[Records taken from a collection]
* * * * * * * * *
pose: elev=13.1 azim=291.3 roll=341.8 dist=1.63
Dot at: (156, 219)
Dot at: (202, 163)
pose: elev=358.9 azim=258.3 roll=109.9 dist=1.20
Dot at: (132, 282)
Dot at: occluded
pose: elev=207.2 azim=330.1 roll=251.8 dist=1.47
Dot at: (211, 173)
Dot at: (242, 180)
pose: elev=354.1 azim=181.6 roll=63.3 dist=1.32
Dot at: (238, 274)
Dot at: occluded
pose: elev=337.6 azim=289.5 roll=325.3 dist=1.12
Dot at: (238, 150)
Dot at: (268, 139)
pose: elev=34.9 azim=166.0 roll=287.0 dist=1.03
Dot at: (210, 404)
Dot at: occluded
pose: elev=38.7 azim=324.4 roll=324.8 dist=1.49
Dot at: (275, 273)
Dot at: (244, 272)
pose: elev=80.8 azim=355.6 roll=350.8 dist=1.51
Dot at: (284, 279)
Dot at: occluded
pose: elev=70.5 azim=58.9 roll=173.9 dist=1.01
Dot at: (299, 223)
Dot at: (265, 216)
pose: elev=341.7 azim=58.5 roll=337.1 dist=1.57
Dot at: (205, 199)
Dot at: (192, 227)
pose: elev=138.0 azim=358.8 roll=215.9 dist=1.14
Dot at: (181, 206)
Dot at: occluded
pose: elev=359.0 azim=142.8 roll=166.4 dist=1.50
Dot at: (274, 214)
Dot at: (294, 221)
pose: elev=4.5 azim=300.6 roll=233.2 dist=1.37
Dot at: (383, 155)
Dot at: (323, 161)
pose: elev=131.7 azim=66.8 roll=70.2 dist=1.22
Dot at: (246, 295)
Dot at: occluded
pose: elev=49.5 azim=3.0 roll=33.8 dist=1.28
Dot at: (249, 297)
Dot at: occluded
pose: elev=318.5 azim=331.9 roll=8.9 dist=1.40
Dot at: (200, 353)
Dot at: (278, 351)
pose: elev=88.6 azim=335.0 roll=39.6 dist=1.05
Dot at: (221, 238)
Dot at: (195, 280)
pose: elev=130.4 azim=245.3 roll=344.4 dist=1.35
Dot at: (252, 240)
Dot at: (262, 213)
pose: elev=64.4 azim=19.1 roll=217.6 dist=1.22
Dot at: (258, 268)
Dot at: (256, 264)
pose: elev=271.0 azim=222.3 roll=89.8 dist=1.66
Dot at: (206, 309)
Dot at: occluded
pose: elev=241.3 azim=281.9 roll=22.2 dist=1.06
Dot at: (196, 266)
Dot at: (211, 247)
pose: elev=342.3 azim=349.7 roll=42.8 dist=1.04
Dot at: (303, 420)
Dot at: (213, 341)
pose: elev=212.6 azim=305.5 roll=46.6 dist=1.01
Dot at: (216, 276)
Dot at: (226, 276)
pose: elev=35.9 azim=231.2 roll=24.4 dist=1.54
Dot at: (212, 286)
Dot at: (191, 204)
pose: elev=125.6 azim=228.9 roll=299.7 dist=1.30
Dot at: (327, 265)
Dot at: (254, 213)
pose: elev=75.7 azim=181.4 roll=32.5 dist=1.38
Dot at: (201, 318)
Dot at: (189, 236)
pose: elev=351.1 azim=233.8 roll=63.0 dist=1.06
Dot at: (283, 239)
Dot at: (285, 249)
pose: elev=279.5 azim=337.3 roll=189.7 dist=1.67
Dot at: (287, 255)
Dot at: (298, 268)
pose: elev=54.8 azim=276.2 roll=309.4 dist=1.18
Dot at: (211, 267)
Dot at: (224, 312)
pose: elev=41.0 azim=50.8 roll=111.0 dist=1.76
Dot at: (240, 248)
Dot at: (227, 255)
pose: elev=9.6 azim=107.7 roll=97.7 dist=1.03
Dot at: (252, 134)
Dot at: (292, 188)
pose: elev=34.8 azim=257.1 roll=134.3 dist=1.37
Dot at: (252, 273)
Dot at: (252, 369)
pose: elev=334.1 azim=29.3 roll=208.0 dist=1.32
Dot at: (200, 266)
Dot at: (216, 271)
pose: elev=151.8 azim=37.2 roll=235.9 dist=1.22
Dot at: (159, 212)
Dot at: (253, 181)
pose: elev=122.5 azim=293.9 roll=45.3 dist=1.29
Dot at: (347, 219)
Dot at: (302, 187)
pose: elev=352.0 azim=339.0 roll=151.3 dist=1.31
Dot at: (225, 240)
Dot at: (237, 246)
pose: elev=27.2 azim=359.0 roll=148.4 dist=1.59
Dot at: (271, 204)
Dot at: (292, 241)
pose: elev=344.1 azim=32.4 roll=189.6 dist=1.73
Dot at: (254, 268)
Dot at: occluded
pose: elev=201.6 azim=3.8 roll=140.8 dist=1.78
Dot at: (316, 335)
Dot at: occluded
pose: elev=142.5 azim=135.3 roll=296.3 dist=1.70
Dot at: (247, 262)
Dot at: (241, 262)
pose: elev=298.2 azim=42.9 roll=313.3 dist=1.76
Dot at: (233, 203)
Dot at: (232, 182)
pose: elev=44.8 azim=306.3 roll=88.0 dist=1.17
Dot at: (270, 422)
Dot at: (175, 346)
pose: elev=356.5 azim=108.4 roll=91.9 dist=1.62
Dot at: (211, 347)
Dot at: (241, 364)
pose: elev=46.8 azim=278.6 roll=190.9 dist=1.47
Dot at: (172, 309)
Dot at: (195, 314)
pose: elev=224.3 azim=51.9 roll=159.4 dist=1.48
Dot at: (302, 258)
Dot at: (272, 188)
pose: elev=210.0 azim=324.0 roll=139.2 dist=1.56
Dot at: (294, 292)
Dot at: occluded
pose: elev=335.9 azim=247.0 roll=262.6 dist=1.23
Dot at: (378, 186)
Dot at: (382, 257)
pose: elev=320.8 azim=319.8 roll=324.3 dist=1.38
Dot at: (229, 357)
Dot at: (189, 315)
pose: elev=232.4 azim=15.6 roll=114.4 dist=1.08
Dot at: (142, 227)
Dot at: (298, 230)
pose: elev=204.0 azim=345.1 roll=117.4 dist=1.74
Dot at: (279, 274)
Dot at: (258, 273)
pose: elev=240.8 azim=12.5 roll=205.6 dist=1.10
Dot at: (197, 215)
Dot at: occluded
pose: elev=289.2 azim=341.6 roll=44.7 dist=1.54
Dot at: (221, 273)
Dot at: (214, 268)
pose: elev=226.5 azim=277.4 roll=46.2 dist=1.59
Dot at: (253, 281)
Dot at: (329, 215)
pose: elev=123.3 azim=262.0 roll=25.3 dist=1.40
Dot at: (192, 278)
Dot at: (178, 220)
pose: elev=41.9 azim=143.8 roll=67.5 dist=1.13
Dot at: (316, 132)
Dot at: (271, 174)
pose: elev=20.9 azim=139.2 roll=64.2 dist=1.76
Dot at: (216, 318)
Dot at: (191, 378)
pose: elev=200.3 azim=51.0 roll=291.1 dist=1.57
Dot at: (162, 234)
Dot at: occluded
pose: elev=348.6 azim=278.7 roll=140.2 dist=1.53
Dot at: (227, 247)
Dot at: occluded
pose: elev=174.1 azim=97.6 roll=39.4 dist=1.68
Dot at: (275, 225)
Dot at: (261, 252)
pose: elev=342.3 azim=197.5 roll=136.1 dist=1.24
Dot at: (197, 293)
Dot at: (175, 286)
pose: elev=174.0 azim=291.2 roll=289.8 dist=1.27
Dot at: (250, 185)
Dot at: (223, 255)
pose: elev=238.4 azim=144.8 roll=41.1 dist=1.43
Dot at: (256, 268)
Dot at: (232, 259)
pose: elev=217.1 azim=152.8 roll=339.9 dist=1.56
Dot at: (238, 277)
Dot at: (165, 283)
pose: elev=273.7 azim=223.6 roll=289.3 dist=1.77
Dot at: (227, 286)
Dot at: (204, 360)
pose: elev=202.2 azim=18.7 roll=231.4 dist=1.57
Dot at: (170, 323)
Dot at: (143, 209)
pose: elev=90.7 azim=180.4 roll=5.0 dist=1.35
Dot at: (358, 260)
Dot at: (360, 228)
* * * * * * * * *
▶ WHAT TO DO
Reproduce word for word the part of the listing above that runs from the line containing "pose: elev=344.1 azim=32.4" down to the line containing "Dot at: (241, 262)", including both of those lines.

▶ THE ANSWER
pose: elev=344.1 azim=32.4 roll=189.6 dist=1.73
Dot at: (254, 268)
Dot at: occluded
pose: elev=201.6 azim=3.8 roll=140.8 dist=1.78
Dot at: (316, 335)
Dot at: occluded
pose: elev=142.5 azim=135.3 roll=296.3 dist=1.70
Dot at: (247, 262)
Dot at: (241, 262)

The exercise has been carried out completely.